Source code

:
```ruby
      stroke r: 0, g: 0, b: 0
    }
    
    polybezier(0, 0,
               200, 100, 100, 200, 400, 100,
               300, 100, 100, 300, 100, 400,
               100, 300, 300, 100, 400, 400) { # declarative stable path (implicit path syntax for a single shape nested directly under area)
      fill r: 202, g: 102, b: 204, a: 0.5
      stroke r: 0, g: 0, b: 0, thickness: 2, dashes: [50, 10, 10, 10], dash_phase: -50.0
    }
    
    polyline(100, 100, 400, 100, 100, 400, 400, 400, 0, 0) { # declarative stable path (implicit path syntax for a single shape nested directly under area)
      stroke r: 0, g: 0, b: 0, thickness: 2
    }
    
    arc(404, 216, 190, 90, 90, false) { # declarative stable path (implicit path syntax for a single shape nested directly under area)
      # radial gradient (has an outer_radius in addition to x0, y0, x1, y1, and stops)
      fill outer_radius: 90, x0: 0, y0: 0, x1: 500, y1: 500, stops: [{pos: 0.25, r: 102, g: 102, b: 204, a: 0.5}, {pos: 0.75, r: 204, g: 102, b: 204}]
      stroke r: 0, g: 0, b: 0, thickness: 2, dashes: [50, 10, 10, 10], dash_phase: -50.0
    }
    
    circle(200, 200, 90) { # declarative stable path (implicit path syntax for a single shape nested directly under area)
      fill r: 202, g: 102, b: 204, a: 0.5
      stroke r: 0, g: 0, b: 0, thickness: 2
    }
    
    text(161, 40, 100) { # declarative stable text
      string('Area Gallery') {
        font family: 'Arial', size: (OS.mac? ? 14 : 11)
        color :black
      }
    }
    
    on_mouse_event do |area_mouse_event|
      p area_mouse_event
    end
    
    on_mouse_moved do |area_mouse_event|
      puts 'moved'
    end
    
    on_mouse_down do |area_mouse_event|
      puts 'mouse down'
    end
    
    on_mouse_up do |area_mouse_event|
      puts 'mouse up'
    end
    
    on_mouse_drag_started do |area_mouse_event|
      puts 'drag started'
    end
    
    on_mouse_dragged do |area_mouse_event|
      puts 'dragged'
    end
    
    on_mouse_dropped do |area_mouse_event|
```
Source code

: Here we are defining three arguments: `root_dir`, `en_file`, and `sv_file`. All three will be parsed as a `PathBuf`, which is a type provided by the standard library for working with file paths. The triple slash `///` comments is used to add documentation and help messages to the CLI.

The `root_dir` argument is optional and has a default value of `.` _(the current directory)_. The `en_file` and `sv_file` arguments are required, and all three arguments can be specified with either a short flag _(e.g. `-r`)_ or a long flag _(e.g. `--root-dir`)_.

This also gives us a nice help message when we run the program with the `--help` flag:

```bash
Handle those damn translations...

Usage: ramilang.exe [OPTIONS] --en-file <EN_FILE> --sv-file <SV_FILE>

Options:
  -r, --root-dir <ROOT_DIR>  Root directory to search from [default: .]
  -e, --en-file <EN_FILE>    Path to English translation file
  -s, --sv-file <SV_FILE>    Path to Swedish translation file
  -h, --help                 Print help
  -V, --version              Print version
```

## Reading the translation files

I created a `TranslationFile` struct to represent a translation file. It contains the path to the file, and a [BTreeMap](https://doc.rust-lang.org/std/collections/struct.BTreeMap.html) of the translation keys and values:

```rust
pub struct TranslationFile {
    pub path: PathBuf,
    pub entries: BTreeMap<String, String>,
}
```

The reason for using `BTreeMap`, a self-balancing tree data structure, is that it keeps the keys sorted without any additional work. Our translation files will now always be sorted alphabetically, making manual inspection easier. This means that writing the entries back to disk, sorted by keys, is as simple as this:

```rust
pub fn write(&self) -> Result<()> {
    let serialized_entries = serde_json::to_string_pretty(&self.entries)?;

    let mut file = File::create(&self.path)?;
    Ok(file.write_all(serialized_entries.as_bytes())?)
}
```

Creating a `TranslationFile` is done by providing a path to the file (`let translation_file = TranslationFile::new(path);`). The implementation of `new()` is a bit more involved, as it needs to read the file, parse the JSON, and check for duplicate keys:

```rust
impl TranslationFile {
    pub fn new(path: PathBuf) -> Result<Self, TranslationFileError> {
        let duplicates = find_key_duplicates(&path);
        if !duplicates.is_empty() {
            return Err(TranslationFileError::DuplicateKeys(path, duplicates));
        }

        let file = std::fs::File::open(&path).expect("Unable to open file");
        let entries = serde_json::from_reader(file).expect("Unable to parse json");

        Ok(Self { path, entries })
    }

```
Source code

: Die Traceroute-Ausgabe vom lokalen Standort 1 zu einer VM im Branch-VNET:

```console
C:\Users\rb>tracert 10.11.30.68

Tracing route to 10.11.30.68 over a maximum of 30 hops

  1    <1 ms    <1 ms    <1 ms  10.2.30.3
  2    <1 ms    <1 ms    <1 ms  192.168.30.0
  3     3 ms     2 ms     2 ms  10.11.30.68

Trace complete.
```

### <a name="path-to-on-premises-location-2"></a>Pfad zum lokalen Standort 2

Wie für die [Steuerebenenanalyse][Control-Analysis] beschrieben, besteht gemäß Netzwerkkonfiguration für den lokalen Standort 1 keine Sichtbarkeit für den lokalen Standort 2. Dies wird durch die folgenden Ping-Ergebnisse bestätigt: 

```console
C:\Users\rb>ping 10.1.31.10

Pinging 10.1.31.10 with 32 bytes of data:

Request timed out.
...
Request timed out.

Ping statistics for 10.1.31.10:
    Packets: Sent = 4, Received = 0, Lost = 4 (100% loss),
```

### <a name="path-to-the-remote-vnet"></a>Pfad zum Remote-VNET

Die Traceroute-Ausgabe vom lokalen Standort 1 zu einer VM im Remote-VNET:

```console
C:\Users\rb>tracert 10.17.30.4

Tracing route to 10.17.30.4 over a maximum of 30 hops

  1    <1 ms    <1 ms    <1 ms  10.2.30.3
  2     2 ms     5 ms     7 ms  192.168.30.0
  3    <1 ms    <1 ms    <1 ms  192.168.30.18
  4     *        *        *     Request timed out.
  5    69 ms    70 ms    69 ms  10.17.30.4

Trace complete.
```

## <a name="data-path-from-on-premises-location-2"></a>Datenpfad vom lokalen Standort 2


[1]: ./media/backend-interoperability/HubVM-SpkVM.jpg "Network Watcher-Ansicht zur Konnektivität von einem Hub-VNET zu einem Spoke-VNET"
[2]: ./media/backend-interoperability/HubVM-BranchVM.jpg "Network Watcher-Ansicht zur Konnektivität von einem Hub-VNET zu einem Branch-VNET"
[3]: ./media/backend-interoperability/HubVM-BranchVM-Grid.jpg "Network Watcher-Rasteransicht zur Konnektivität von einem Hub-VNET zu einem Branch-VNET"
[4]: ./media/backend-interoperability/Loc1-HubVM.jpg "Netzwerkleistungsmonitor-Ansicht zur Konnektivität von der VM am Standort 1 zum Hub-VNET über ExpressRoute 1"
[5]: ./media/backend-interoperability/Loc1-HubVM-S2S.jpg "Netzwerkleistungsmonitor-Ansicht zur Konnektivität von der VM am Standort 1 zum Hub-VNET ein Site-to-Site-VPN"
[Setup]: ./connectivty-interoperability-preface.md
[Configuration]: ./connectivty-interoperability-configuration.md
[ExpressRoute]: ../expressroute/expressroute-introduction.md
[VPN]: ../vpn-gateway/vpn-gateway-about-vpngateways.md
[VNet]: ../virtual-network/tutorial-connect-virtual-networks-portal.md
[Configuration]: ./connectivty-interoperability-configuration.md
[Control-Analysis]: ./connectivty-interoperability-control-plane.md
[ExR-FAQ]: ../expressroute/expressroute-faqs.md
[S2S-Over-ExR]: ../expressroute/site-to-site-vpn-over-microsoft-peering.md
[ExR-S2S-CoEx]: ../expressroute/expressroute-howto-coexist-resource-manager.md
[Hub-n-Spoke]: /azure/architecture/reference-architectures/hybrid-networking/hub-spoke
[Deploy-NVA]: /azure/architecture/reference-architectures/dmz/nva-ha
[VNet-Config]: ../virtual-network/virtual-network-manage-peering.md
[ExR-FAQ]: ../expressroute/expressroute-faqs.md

+--

**TASK GOAL**
Wherever the word "connectivty" turns up in a line of the entries above, copy that line.

**WRITTEN ANSWER**
[Setup]: ./connectivty-interoperability-preface.md
[Configuration]: ./connectivty-interoperability-configuration.md
[Configuration]: ./connectivty-interoperability-configuration.md
[Control-Analysis]: ./connectivty-interoperability-control-plane.md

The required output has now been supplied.